I think 12 is a lot of cities for that map, looks like you colonised or conquered quite effectively. One thing that (yeah, I know, again) Civ 3 has that is quite good for such pre-made scenarios are bonus resources, resources that are neither needed for any construction, nor give happiness, nor are they even tradeable - all they do is increase a certain tile's yield. This is quite useful to buff certain locations on the map to make them be able to do more with less land. For example, a grassland or plains tile in western Europe has probably yielded more harvests and/or production across history than a grassland or plains tile in southern Siberia.
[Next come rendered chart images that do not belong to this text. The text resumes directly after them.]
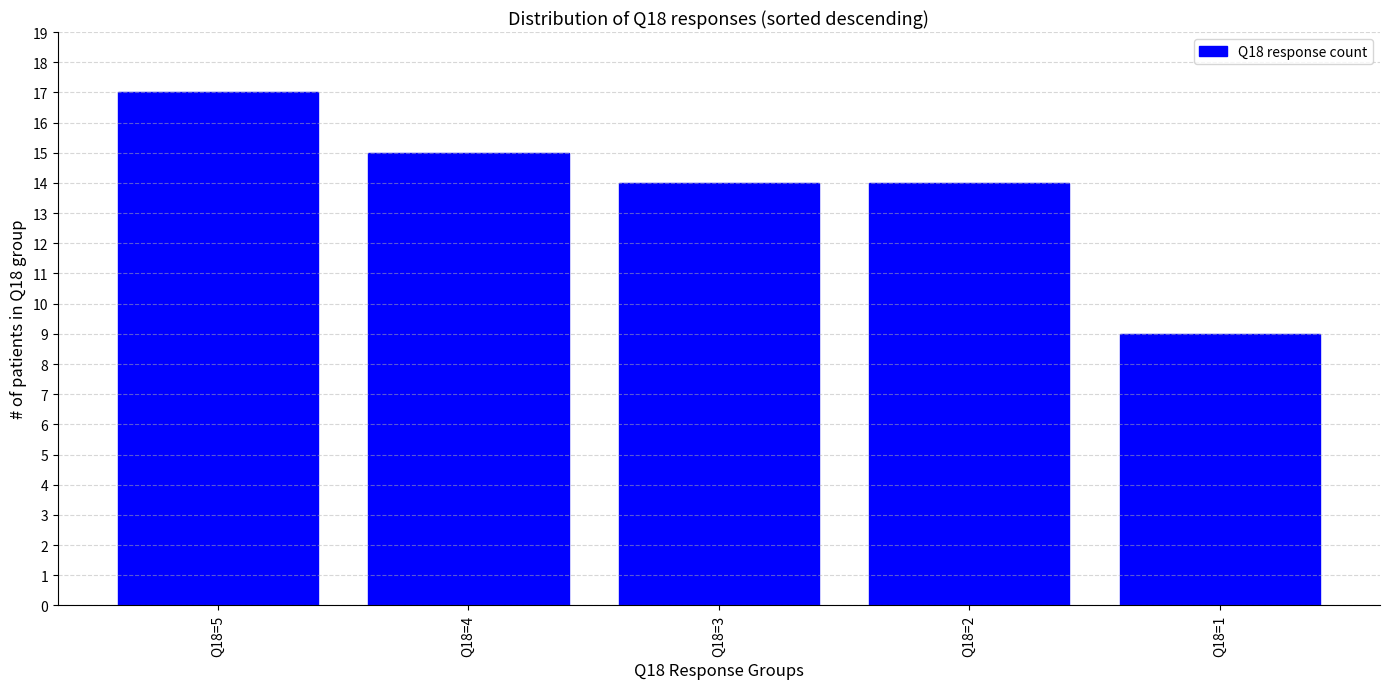

The chart shows a value of 10 at Q18=5. True or false?

False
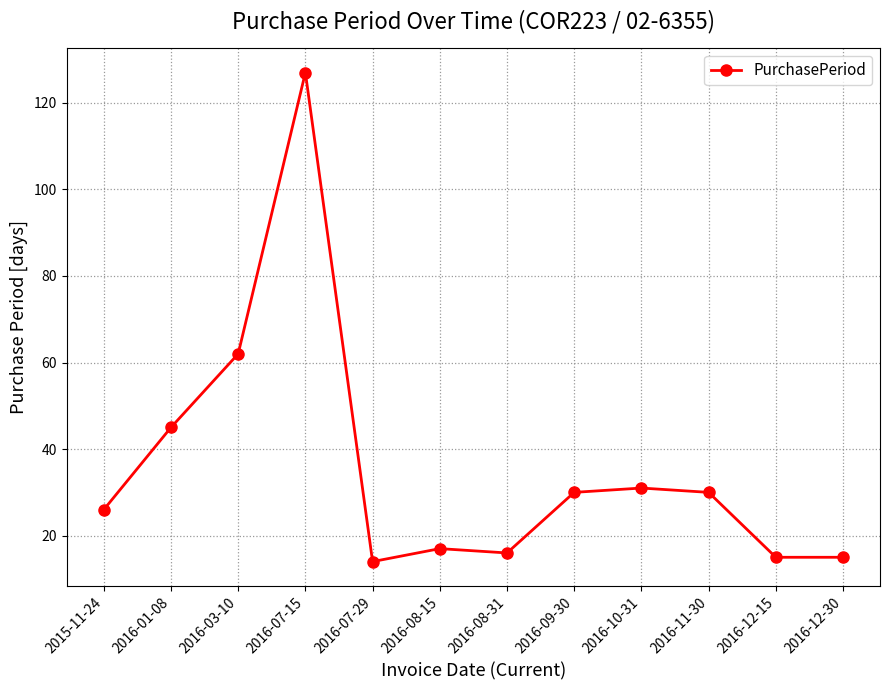

True or false: the data shows 127 at 2016-07-15.

True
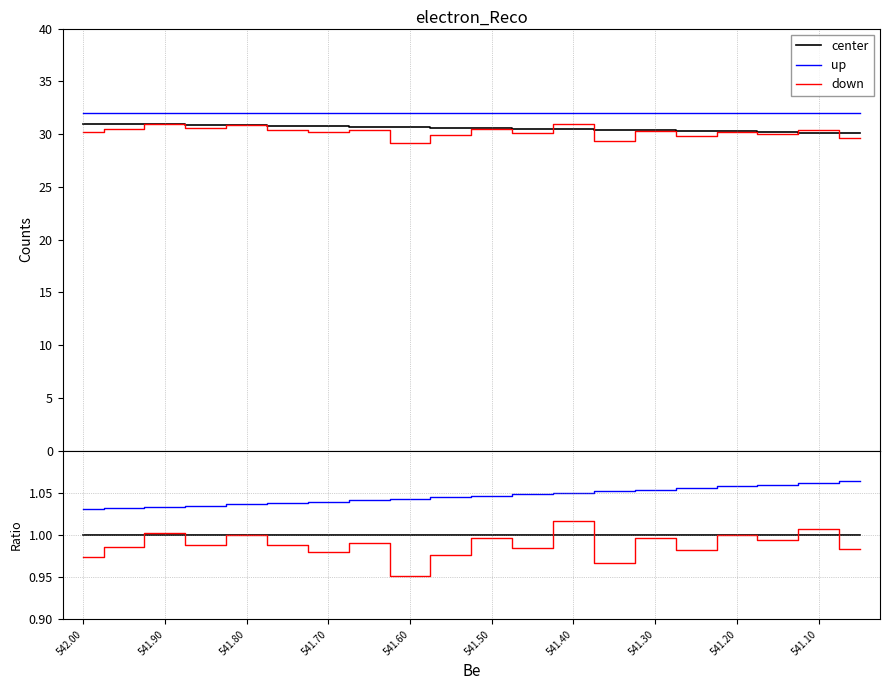

Is it true that up equals 0.5 at 541.70?

False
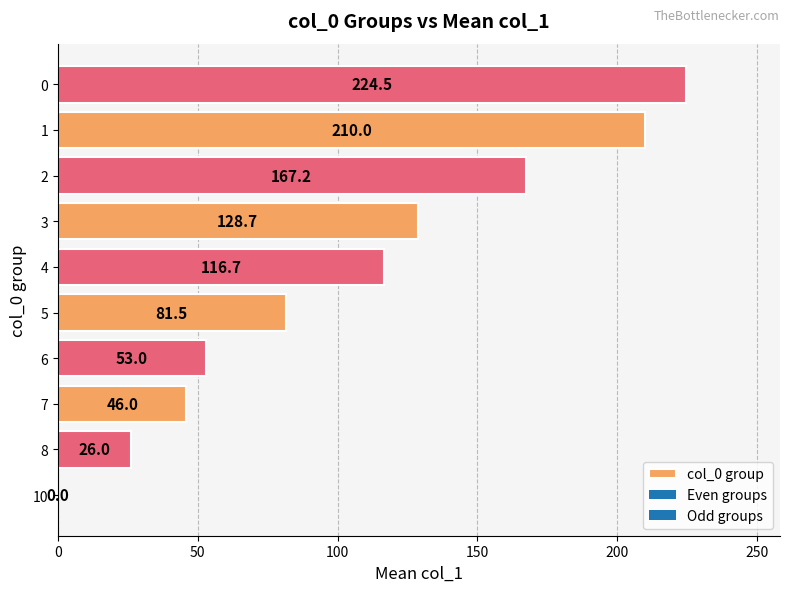

What is the change in value from 6 to 1?

+157.0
But just being extra food/hammer/commerce, this doesn't also come with extra happiness (or health in the case of Civ4), so while it allows a city to grow even further and produce more, luxuries and happiness resources are still needed to make use of this. (Or thinking it in reverse, all this surplus can actually be made useful in this part of the world). Under vanilla Civ4 rules, each grassland, plains, etc. tile is just as productive in any part of the world, which favours areas with a lot of land for many improved tile working cities. So these resources are needed to actually make the more cramped locations competitive, but then you also get all the side effects such as massive availability or high health/happy bonuses. The map has lots of resources you'll only find in further away corners and will either have to trade for, or colonise. I think it might just be the case that the city is lacking the food to make use of it in your case. All in all I think the resource situation is quite good on the maps, even though there are some interesting differences. For example, in the large map, there is a uranium source in Scandinavia but not in Germany, on the huge map, there is one in Germany but none in Scandinavia. Also uranium: On the large map, North America has 4 sources, on the huge map, only 2. Particularly the changed power plant mechanics should make the acquisition of ever more coal & uranium an important target in the later game. Which of the two maps are you playing, and what civ?
Oh please please, that would be so cool to have those "temporary" resources in realism. This would empires be tall! We would have to work out the map logic where to place them in random worlds, but in Earth it would be relatively easy! Also, could be done for the Triassic map!!!!
 
I found an error on the hugemapworld, I don't know if it was intentional. The cities of Mvemba a Nzinga produce 500 culture per turn, while those of other civilizations produce 40/45 per turn. Is there a reason, or is it a mistake?
 
I looked below on the Levee question but didn’t see an answer. Are they supposed to require a river in the fat cross or to be on the river itself? The latter is the current functionality, which seems redundant.